Atmore’s registered voters will decide next Tuesday, November 12, whether a school tax that has been in effect for six decades will be extended for another 20 years.
The tax is a 5-mil levy of which the proceeds are earmarked to help pay the salaries, payroll taxes and benefits for several administrative positions at schools within the city, as well as part of the salaries, taxes and benefits for two teachers and a counselor.
According to Murray Johnson, a long-time advocate of local schools, the school-tax money is used to cover the salaries and salary-related expenses of one-and-a-half of Escambia County High School’s assistant principals, Kevin Everett and Randall Jackson, as well as half those costs for ECHS’s choral instructor, Conrad Weber, and its Spanish teacher, Guy Mims.
The tax also provides funds for the salary costs of Escambia County Middle School Assistant Principal Toya McMillian, and half that of Cordia Lee, one of two guidance counselors at ECMS. The remainder is used to pay the salary, taxes and benefits of Rachel Patterson Elementary School Assistant Principal Keiana Quarker White.

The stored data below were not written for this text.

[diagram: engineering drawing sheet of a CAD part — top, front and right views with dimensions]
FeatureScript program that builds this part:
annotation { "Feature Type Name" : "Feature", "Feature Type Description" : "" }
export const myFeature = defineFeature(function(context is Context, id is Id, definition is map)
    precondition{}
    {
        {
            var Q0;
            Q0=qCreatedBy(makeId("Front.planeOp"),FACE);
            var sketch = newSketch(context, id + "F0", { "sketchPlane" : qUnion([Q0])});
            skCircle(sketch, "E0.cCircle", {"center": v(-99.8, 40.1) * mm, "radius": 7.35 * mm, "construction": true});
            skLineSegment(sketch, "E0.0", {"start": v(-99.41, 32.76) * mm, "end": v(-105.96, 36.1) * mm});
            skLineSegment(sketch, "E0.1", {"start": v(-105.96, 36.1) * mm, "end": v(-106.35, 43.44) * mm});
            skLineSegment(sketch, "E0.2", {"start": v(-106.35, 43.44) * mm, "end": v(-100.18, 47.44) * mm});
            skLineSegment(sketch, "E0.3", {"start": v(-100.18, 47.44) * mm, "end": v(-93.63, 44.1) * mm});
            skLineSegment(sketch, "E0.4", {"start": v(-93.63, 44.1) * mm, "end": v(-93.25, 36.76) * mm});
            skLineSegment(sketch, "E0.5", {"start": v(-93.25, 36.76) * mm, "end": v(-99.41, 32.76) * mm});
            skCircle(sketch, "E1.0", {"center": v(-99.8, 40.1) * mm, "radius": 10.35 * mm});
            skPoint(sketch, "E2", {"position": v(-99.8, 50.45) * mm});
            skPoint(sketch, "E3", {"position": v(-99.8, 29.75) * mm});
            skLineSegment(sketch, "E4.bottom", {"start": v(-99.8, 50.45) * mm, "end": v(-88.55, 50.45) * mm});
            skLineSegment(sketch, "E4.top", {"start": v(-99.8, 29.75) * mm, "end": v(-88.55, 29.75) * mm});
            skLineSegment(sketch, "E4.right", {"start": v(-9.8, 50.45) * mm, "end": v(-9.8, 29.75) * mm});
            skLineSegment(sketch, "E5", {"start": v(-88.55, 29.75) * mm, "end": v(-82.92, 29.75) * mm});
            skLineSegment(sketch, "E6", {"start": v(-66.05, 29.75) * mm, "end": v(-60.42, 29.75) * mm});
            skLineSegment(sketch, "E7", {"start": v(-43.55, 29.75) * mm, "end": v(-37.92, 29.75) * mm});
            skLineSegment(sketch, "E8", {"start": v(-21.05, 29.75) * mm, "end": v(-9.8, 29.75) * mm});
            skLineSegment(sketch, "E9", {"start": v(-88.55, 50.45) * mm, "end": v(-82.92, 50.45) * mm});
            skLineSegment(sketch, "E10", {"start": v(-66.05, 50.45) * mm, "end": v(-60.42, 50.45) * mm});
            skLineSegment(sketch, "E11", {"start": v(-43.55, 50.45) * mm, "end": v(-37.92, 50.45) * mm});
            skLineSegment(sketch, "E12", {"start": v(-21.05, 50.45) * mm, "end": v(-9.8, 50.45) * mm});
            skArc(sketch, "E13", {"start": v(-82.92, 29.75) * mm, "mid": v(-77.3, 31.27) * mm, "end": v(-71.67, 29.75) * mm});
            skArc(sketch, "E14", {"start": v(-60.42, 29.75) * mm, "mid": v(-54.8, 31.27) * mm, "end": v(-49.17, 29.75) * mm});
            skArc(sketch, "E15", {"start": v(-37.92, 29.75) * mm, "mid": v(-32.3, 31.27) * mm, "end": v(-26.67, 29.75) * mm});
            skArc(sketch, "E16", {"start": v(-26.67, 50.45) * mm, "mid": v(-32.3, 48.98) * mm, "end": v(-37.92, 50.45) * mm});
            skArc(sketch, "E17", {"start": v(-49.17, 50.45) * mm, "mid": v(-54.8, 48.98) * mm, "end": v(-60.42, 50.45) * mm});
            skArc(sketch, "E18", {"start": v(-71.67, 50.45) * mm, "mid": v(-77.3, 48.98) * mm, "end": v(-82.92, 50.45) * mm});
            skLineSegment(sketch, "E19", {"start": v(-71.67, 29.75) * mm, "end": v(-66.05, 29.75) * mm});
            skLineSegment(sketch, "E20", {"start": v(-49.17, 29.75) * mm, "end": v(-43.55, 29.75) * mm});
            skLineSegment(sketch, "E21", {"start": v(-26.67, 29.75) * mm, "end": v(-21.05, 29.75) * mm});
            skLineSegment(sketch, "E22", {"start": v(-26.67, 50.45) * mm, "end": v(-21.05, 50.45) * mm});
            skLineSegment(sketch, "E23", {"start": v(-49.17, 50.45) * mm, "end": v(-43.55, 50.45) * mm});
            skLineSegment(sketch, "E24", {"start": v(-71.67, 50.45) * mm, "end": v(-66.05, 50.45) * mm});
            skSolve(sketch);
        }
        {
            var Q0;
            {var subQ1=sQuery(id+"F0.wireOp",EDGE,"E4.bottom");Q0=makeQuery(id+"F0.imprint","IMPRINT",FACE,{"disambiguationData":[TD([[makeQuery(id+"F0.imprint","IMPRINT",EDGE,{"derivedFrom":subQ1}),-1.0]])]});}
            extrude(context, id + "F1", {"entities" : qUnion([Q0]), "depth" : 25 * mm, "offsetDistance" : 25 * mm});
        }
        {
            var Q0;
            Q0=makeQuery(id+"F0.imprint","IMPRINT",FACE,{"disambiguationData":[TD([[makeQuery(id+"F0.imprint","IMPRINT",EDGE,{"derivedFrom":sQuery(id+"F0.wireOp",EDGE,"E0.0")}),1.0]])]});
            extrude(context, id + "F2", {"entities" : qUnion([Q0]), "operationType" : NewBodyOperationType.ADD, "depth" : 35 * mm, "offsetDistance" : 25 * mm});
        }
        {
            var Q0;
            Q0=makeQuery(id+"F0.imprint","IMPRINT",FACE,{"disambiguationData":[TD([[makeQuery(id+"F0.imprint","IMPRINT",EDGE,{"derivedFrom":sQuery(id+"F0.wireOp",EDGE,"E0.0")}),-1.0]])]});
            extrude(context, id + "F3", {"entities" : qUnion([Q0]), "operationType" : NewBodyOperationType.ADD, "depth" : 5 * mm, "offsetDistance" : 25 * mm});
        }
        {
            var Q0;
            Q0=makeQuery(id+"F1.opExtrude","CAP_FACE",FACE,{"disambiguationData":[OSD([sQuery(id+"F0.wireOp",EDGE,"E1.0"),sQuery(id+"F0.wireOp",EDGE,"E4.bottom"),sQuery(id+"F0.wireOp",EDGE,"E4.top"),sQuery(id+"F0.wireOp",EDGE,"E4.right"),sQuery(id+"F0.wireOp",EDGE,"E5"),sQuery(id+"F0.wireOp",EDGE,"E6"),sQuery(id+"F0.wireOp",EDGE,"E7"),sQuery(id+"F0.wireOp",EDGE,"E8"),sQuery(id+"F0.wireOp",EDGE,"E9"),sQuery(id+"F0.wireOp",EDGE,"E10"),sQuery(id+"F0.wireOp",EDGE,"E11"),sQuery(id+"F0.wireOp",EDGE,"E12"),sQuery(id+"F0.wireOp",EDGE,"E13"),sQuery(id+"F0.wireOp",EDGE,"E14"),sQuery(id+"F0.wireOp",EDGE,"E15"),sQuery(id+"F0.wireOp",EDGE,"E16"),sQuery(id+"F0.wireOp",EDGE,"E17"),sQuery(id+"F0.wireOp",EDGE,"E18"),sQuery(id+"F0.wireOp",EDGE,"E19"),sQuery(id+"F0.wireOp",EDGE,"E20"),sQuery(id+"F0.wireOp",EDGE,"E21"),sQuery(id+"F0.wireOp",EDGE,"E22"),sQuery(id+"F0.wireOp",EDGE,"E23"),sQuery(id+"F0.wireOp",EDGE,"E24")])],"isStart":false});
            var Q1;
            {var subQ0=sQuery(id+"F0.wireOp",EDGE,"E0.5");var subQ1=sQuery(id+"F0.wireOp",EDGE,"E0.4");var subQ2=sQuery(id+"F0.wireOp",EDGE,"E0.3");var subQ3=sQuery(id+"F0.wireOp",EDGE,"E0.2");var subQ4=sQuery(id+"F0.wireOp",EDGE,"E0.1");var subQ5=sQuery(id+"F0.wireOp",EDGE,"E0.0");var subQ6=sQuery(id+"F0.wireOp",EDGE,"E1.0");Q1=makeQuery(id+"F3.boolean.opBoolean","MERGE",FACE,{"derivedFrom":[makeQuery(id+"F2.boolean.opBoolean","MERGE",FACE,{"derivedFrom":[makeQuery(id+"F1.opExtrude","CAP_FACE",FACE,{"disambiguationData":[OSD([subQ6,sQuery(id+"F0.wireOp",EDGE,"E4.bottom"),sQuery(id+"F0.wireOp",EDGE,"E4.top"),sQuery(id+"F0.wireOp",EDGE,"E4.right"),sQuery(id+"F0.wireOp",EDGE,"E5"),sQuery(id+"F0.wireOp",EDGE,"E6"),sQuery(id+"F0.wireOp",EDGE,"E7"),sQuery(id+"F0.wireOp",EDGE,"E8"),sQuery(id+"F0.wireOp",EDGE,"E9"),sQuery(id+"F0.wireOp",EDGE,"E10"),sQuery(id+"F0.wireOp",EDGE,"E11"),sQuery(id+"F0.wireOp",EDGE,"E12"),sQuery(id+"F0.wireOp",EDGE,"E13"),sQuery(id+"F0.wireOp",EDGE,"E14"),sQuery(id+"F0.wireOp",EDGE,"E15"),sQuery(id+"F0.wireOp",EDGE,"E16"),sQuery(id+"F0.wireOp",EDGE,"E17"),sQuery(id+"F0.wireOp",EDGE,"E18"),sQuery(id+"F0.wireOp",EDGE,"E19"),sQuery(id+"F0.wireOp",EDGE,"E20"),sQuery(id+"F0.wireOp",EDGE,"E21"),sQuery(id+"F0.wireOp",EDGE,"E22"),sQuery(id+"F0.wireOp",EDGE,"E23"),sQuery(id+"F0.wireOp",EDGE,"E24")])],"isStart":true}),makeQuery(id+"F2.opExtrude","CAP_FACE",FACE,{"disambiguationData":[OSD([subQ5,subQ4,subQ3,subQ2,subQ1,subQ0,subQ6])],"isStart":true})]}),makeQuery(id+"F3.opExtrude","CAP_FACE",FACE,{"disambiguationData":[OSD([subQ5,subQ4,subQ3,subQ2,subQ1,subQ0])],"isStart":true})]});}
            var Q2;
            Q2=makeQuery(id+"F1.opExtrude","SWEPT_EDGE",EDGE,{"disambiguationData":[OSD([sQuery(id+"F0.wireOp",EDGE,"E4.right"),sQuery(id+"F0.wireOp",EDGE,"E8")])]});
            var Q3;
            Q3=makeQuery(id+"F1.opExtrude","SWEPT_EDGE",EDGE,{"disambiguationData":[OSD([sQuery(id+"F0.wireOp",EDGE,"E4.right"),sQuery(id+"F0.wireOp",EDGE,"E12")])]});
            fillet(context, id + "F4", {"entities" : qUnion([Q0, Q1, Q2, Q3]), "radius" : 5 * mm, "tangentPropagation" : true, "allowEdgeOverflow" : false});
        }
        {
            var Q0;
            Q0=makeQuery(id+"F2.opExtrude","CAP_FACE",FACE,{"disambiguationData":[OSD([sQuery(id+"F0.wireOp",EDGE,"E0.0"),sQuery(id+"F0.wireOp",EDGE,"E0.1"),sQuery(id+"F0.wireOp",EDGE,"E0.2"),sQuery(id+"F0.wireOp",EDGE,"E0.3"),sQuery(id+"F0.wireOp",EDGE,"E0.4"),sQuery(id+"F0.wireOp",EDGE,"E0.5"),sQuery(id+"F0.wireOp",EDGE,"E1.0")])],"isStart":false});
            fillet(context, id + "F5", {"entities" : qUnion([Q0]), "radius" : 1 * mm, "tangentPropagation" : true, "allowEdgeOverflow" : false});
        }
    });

Johnson pointed out that the revenue generated by the tax, approximately $363,000 a year, doesn’t cover all the annual expenses of those positions.
“The total expenditures — salary, payroll taxes and retirement — for those positions come to about $400,000 a year,” Johnson said during the October 28 Atmore City Council meeting. “So, you can see there is a deficit of $37,000. But they took care of those people.
“The 2019-20 (school system) budget has already been set, and they’re assuming that $363,000 is probably what the tax will bring in. The expenses will be about $389,000. That’s $60,000-65,000 over and above what the tax brought in over the last two years.”
Tuesday’s referendum, if the issue passes as expected, will renew the school tax for another two decades. It was enacted in 1958, with 1960 the first year it was actually levied, and is up for renewal every 20 years. If the extension does not pass, the only way to ever renew it would be through the state legislature.
“It’s not anything new,” Johnson said. “It’s a 60-year-old tax, and it’s for our kids. It equals about $5 a month on a $100,000 home, and the majority of the tax is paid by businesses.”
He also warned that passage of the extension is crucial to the quality of education local students receive.
“We probably won’t lose all those people (if the extension is voted down), but you can see where they might get rid of choral teacher,” he said. “If they have to use money to cover those funds we’ve been generating, they’re going to have to cut something else, so our kids are going to lose.”
Voting will take place at Atmore City Hall, from 7 a.m. until 7 p.m.